Reading text:
Eine Alpensinfonie, op.64 ?

Someone is about to crash his speakers, I can feel it.  $:)

Thomas
"Vivaldi didn't compose 500 concertos. He composed the same concerto 500 times" - Igor Stravinsky

"Mozart is a menace to musical progress, a relic of rituals that were losing relevance in his own time and are meaningless to ours." - Norman Lebrecht

Lethevich

Any Kancheli symphony deserves a go :-*

Edit: my eyes totally failed with the "popular" part $:)
Peanut butter, flour and sugar do not make cookies. They make FIRE.

jochanaan

This mostly depends on the recording.  Some conductor/orchestra combinations draw more dynamics out of the music than others.  Solti and Chicago are noted (some would say "notorious") for drawing out dynamic extremes, as are Karajan/Berlin, while Ormandy/Philadelphia, as fine as they sound, generally don't work in the extreme ends of the "dynamic scale."

But it's also true that certain music, because of orchestration or written dynamic levels, tends to evoke dynamic extremes.  Among those I would nominate Berlioz' Symphonie Fantastique, Harold in Italy and Requiem; Bruckner's last three symphonies; Tchaikovsky's Pathetique Symphony (that pppppp in the bassoon part!); Debussy's La Mer and Images; Holst's The Planets (much of "Mars" is written at the fff level); Ravel's Boléro (we tend to forget just how extreme its dynamics are since they change so gradually); Varèse's Amériques and Arcana; and just about anything by Mahler, especially his Second and Third Symphonies.
Imagination + discipline = creativity

lukeottevanger

Depends on your definitions of all sorts of parameters, including 'popular', but I'd say Tchaikovsky 6 fulfils all remits pretty well. Also, its most extreme marking - pppppp - is juxtaposed with an ff which makes for one of the most extreme jumps in dynamics in the 'popular' repertoire.

FWIW there are some composers who use in dynamics in a rather different way, so that large accumulations of p's and f's are not at all uncommon. Albeniz - perhaps unexpectedly - is peculiar in this respect, but leaping above the pack is Ligeti, whose piano etudes (for example) range from pppppppp to ffffffff.

Given information:
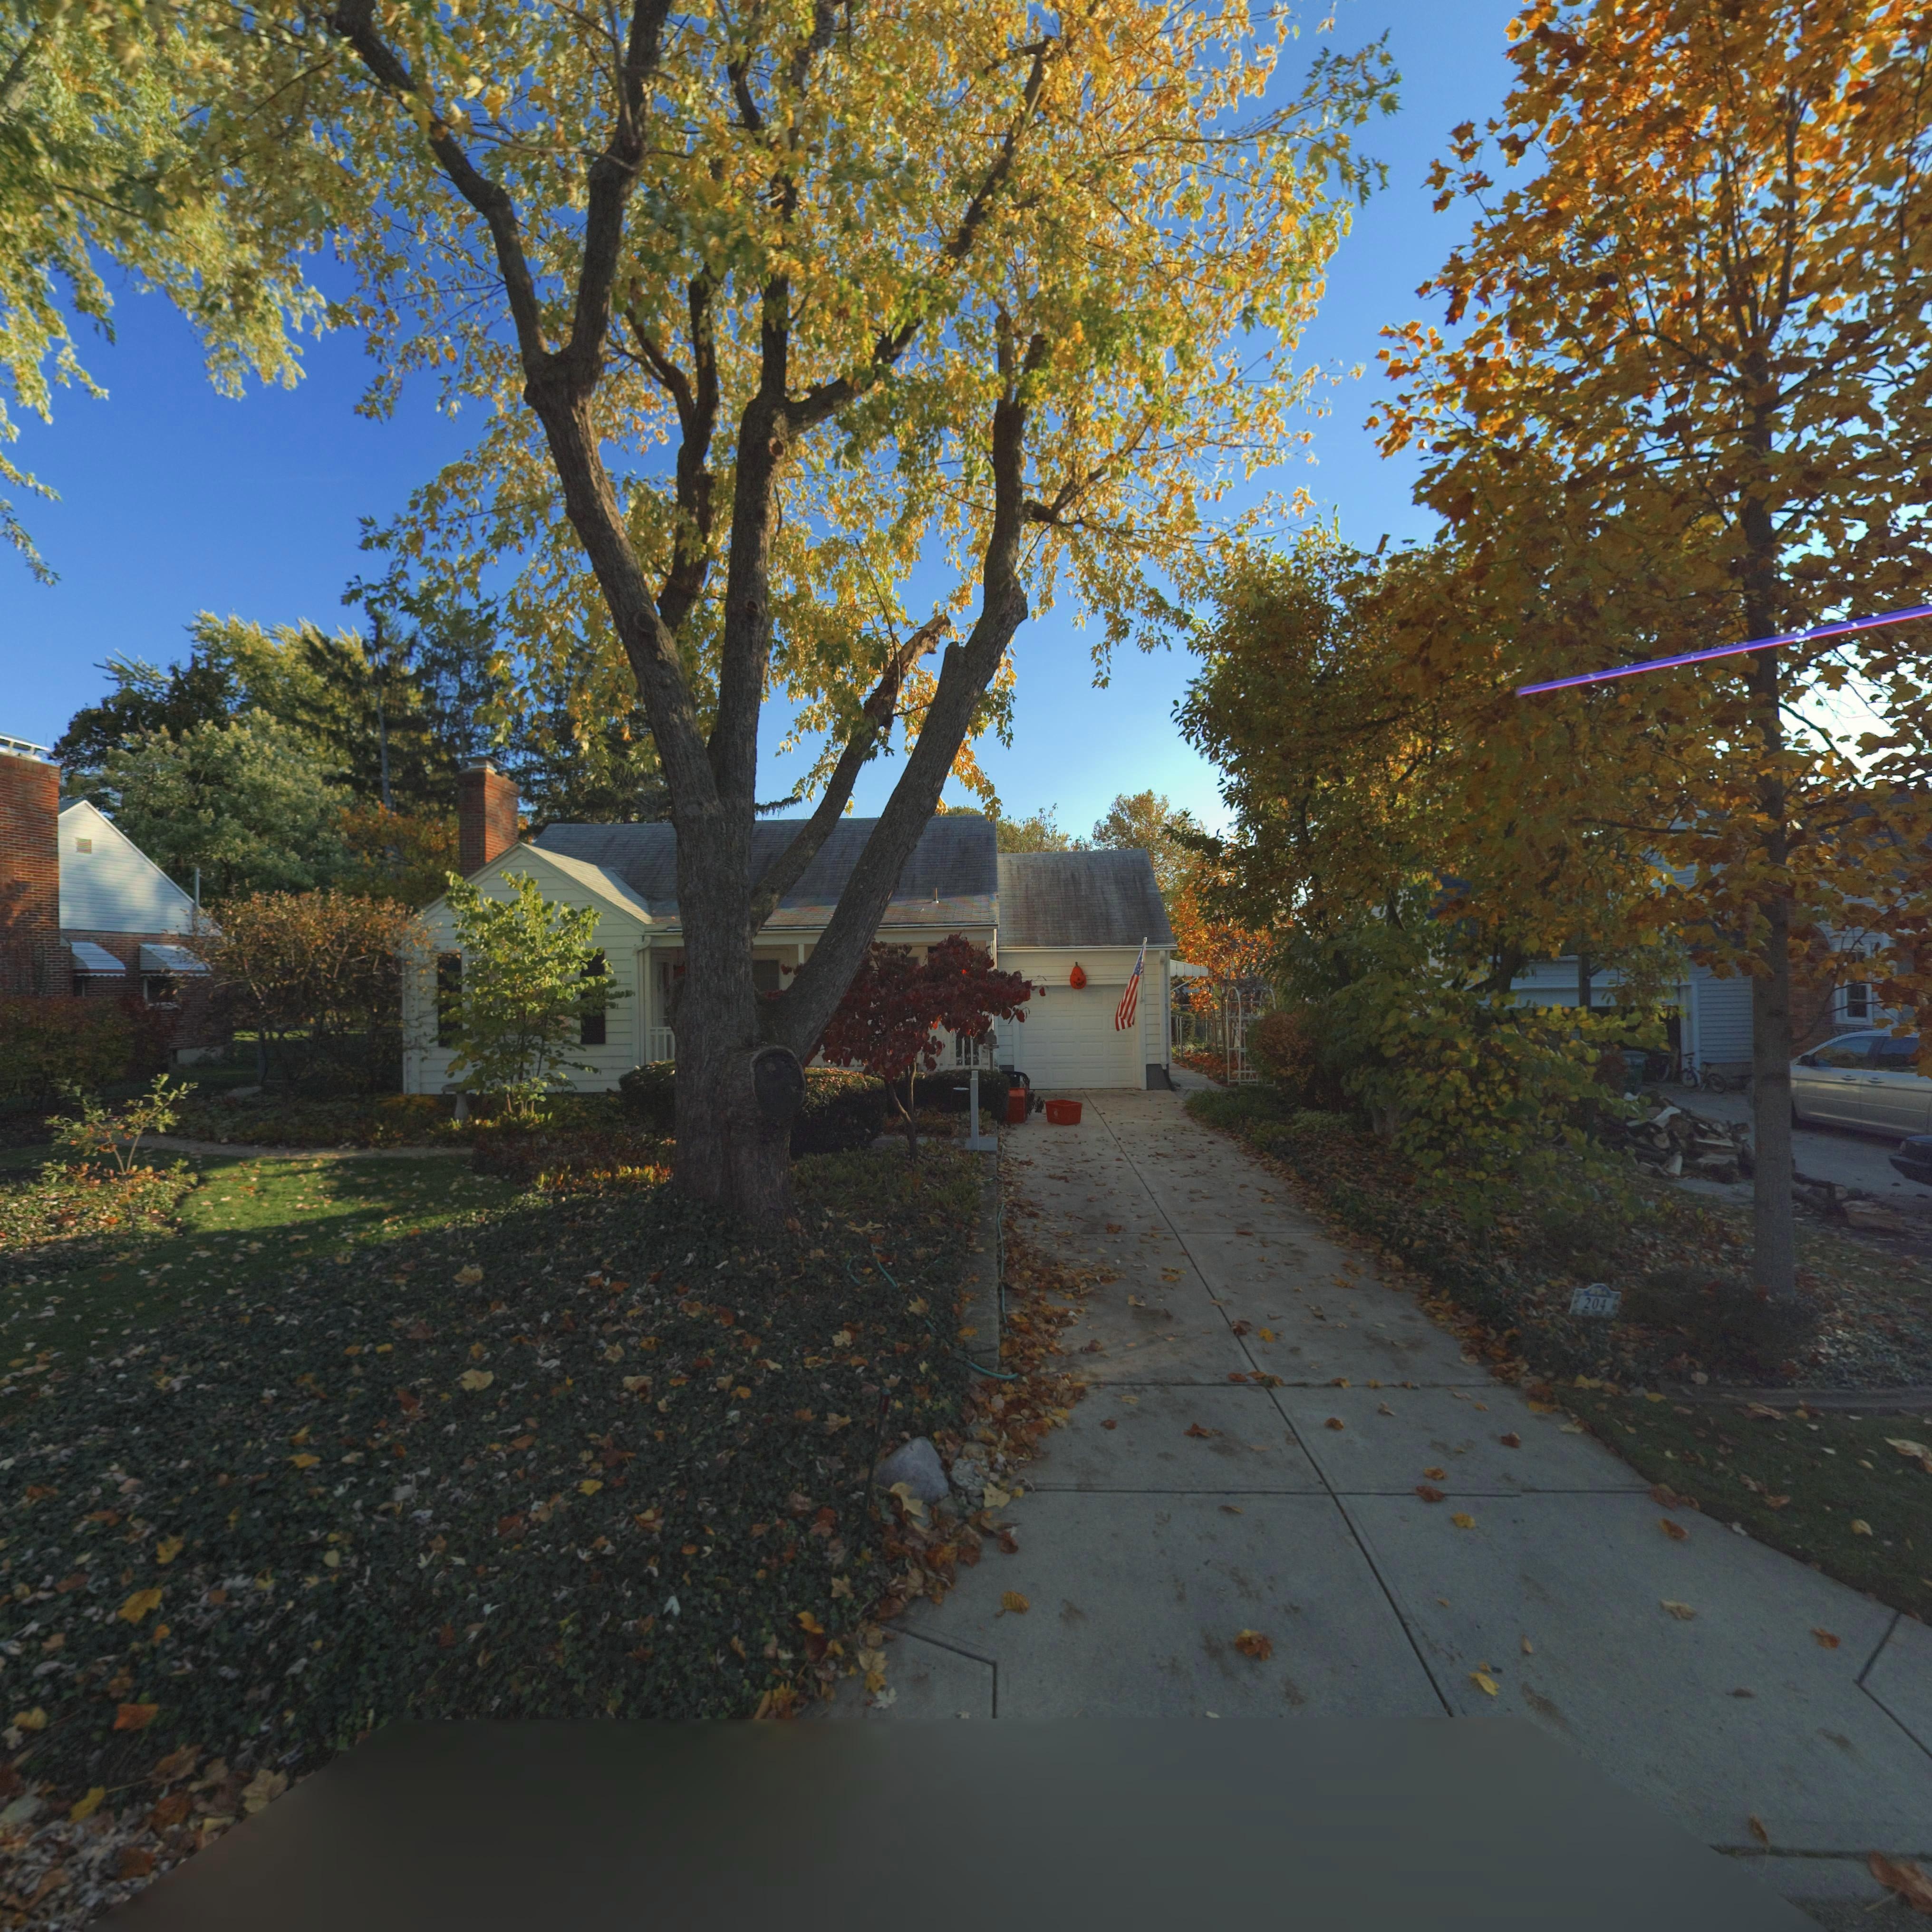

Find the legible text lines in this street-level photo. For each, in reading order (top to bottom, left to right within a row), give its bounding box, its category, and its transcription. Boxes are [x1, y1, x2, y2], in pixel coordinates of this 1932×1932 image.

[1583, 1296, 1607, 1311] StreetNumber: 204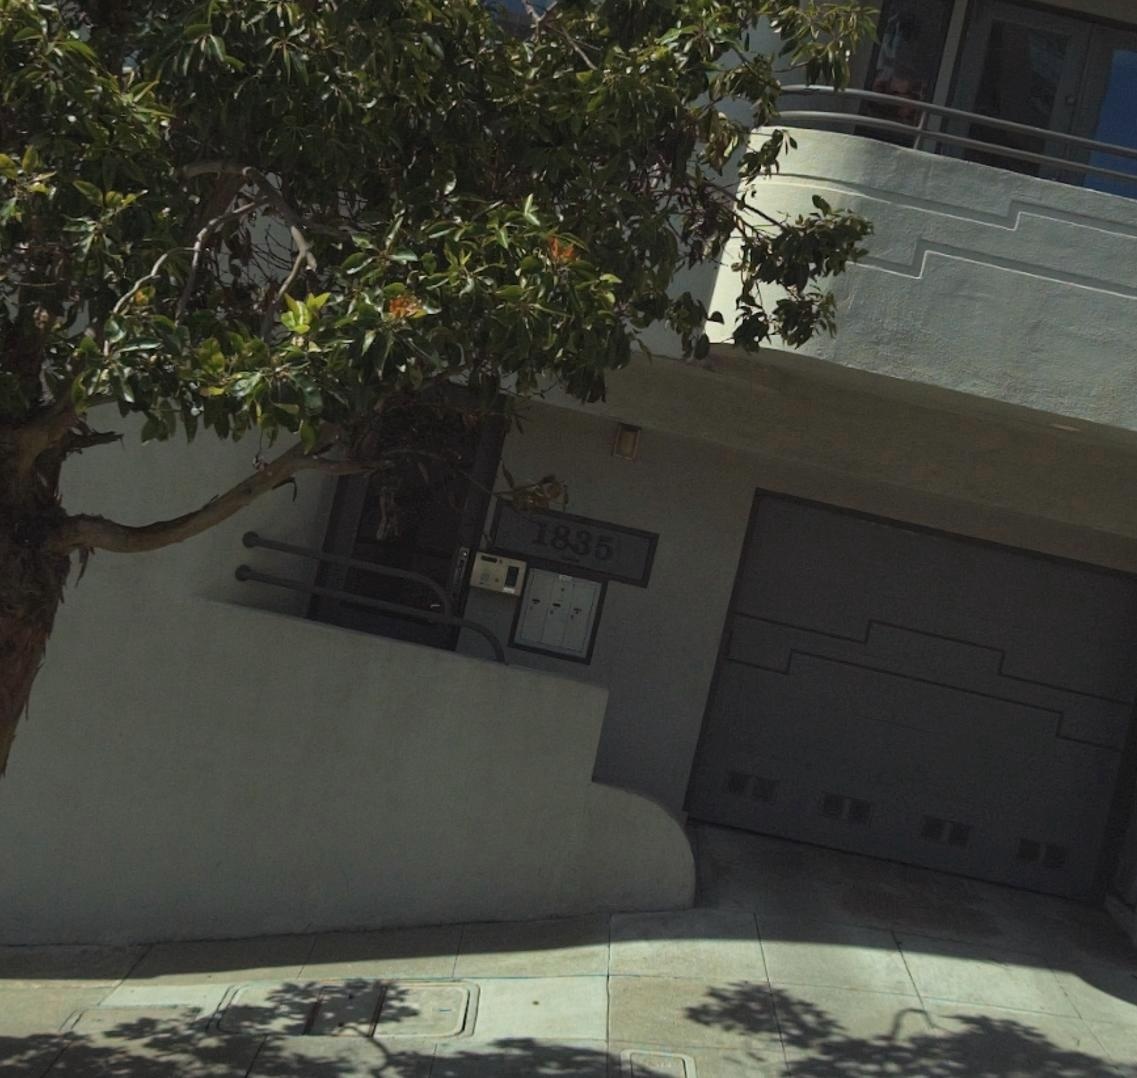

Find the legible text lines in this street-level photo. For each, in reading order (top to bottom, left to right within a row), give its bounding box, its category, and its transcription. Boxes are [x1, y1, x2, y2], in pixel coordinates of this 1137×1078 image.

[530, 519, 617, 564] StreetNumber: 1835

Parts of the exercise:
1: Can you repeat the passage of the forum thread on musical dynamics word for word, starting at "But it's also" and ending at "and Third Symphonies."?
2: Would you go on with the forum thread on musical dynamics from the point where it stops?

Expected results:
1:
But it's also true that certain music, because of orchestration or written dynamic levels, tends to evoke dynamic extremes.  Among those I would nominate Berlioz' Symphonie Fantastique, Harold in Italy and Requiem; Bruckner's last three symphonies; Tchaikovsky's Pathetique Symphony (that pppppp in the bassoon part!); Debussy's La Mer and Images; Holst's The Planets (much of "Mars" is written at the fff level); Ravel's Boléro (we tend to forget just how extreme its dynamics are since they change so gradually); Varèse's Amériques and Arcana; and just about anything by Mahler, especially his Second and Third Symphonies.

2:
George

Thanks guys!

I guess it's HVK's Tchiakovsky 6th, then. Unless you think Bernstein or Mravinsky's might have a greater dynamic range?

I asked because I need a CD to use to burn-in my new interconnects for my CD player and I have been told to use a good orchestral recording with a wide dynamic range to accomplish this. 

mahler10th

Quote from: George on September 02, 2008, 08:46:01 AM
Thanks guys!

I guess it's HVK's Tchiakovsky 6th, then. Unless you think Bernstein or Mravinsky's might have a greater dynamic range?

I asked because I need a CD to use to burn-in my new interconnects for my CD player and I have been told to use a good orchestral recording with a wide dynamic range to accomplish this. 


Being something of a computer nerd, I like the reason you asked the question George.   ;D   I am now away to listen to HVK's Tchiakovsky 6 with the volume up!   :-\

lukeottevanger

Ah that's a slightly different question. I'm not the person to ask on this sort of technical recordings question, but am I right in recalling that there was a vogue for recordings with an artificially wide dynamic range a while ago. I'm thinking of some of Rattle's CBSO recordings for some reason - but as I say, this isn't an area that's ever interested me much, and I'm probably wildly wrong.

lukeottevanger

And as a further FWIW, remembering that someone suggested Kancheli above - it's true that his predominantly quiet music is infamous for sudden, volcanic eruptions, and the only classical CDs I remember seeing with warning stickers and advice for care of speakers are of Kancheli's music!

George

Quote from: mahler10th on September 02, 2008, 08:50:39 AM

Being something of a computer nerd, I like the reason you asked the question George.   ;D   I am now away to listen to HVK's Tchiakovsky 6 with the volume up!   :-\

Beware of the start of the development in the first movement!  $:)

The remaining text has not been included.